Requirements. Update the rows below by replacing each occurrence of "tire" with "wheel". Keep every other part of the lines unchanged.

Question set data.
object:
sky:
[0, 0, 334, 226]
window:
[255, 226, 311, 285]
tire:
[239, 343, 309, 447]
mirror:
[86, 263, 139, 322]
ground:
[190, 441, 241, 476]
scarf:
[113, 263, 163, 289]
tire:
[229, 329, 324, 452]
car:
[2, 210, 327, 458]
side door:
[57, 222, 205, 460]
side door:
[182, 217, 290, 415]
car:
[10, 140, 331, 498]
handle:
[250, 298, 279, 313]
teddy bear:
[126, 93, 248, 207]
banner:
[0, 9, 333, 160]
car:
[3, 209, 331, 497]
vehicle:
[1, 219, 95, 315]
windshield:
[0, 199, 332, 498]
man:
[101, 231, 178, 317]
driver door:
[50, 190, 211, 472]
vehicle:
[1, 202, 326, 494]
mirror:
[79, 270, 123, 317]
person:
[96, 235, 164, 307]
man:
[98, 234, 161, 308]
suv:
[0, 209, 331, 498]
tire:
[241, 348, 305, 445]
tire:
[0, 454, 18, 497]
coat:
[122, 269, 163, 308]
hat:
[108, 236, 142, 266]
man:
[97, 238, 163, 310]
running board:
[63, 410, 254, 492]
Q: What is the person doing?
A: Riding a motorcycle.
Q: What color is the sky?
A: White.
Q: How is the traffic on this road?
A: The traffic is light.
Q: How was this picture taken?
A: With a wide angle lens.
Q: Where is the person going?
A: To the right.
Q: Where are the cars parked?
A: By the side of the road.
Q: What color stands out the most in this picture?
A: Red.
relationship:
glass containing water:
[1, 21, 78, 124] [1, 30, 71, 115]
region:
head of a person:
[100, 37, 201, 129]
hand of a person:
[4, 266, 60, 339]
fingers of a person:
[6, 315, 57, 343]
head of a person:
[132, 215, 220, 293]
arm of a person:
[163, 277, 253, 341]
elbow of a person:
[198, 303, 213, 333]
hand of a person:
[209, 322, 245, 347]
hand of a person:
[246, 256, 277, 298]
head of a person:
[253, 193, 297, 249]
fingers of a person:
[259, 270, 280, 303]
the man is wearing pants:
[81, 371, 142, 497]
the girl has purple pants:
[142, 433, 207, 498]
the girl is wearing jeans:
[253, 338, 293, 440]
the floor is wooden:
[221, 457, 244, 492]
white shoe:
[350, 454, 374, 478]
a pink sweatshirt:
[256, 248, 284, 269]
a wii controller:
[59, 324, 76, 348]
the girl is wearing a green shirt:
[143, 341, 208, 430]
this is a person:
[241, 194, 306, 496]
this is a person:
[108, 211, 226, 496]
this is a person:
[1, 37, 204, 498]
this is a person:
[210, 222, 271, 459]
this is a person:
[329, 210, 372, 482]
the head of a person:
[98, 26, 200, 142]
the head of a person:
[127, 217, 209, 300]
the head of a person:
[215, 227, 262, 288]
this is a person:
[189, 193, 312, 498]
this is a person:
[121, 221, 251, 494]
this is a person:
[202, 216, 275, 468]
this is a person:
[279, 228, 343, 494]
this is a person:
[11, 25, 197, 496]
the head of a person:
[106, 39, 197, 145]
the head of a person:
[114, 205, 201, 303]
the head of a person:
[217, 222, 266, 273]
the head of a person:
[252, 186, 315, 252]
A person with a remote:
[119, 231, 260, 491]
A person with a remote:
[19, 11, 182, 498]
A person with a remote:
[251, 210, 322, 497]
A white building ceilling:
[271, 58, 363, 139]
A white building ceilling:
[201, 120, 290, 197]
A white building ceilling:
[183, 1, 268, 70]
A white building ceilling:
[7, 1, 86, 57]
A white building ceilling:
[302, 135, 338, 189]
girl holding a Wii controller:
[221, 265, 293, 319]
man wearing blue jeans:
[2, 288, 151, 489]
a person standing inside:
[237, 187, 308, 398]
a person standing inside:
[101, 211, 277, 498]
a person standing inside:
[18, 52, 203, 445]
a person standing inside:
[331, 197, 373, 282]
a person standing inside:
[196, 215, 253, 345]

In response.
object:
sky:
[0, 0, 334, 226]
window:
[255, 226, 311, 285]
wheel:
[239, 343, 309, 447]
mirror:
[86, 263, 139, 322]
ground:
[190, 441, 241, 476]
scarf:
[113, 263, 163, 289]
wheel:
[229, 329, 324, 452]
car:
[2, 210, 327, 458]
side door:
[57, 222, 205, 460]
side door:
[182, 217, 290, 415]
car:
[10, 140, 331, 498]
handle:
[250, 298, 279, 313]
teddy bear:
[126, 93, 248, 207]
banner:
[0, 9, 333, 160]
car:
[3, 209, 331, 497]
vehicle:
[1, 219, 95, 315]
windshield:
[0, 199, 332, 498]
man:
[101, 231, 178, 317]
driver door:
[50, 190, 211, 472]
vehicle:
[1, 202, 326, 494]
mirror:
[79, 270, 123, 317]
person:
[96, 235, 164, 307]
man:
[98, 234, 161, 308]
suv:
[0, 209, 331, 498]
wheel:
[241, 348, 305, 445]
wheel:
[0, 454, 18, 497]
coat:
[122, 269, 163, 308]
hat:
[108, 236, 142, 266]
man:
[97, 238, 163, 310]
running board:
[63, 410, 254, 492]
Q: What is the person doing?
A: Riding a motorcycle.
Q: What color is the sky?
A: White.
Q: How is the traffic on this road?
A: The traffic is light.
Q: How was this picture taken?
A: With a wide angle lens.
Q: Where is the person going?
A: To the right.
Q: Where are the cars parked?
A: By the side of the road.
Q: What color stands out the most in this picture?
A: Red.
relationship:
glass containing water:
[1, 21, 78, 124] [1, 30, 71, 115]
region:
head of a person:
[100, 37, 201, 129]
hand of a person:
[4, 266, 60, 339]
fingers of a person:
[6, 315, 57, 343]
head of a person:
[132, 215, 220, 293]
arm of a person:
[163, 277, 253, 341]
elbow of a person:
[198, 303, 213, 333]
hand of a person:
[209, 322, 245, 347]
hand of a person:
[246, 256, 277, 298]
head of a person:
[253, 193, 297, 249]
fingers of a person:
[259, 270, 280, 303]
the man is wearing pants:
[81, 371, 142, 497]
the girl has purple pants:
[142, 433, 207, 498]
the girl is wearing jeans:
[253, 338, 293, 440]
the floor is wooden:
[221, 457, 244, 492]
white shoe:
[350, 454, 374, 478]
a pink sweatshirt:
[256, 248, 284, 269]
a wii controller:
[59, 324, 76, 348]
the girl is wearing a green shirt:
[143, 341, 208, 430]
this is a person:
[241, 194, 306, 496]
this is a person:
[108, 211, 226, 496]
this is a person:
[1, 37, 204, 498]
this is a person:
[210, 222, 271, 459]
this is a person:
[329, 210, 372, 482]
the head of a person:
[98, 26, 200, 142]
the head of a person:
[127, 217, 209, 300]
the head of a person:
[215, 227, 262, 288]
this is a person:
[189, 193, 312, 498]
this is a person:
[121, 221, 251, 494]
this is a person:
[202, 216, 275, 468]
this is a person:
[279, 228, 343, 494]
this is a person:
[11, 25, 197, 496]
the head of a person:
[106, 39, 197, 145]
the head of a person:
[114, 205, 201, 303]
the head of a person:
[217, 222, 266, 273]
the head of a person:
[252, 186, 315, 252]
A person with a remote:
[119, 231, 260, 491]
A person with a remote:
[19, 11, 182, 498]
A person with a remote:
[251, 210, 322, 497]
A white building ceilling:
[271, 58, 363, 139]
A white building ceilling:
[201, 120, 290, 197]
A white building ceilling:
[183, 1, 268, 70]
A white building ceilling:
[7, 1, 86, 57]
A white building ceilling:
[302, 135, 338, 189]
girl holding a Wii controller:
[221, 265, 293, 319]
man wearing blue jeans:
[2, 288, 151, 489]
a person standing inside:
[237, 187, 308, 398]
a person standing inside:
[101, 211, 277, 498]
a person standing inside:
[18, 52, 203, 445]
a person standing inside:
[331, 197, 373, 282]
a person standing inside:
[196, 215, 253, 345]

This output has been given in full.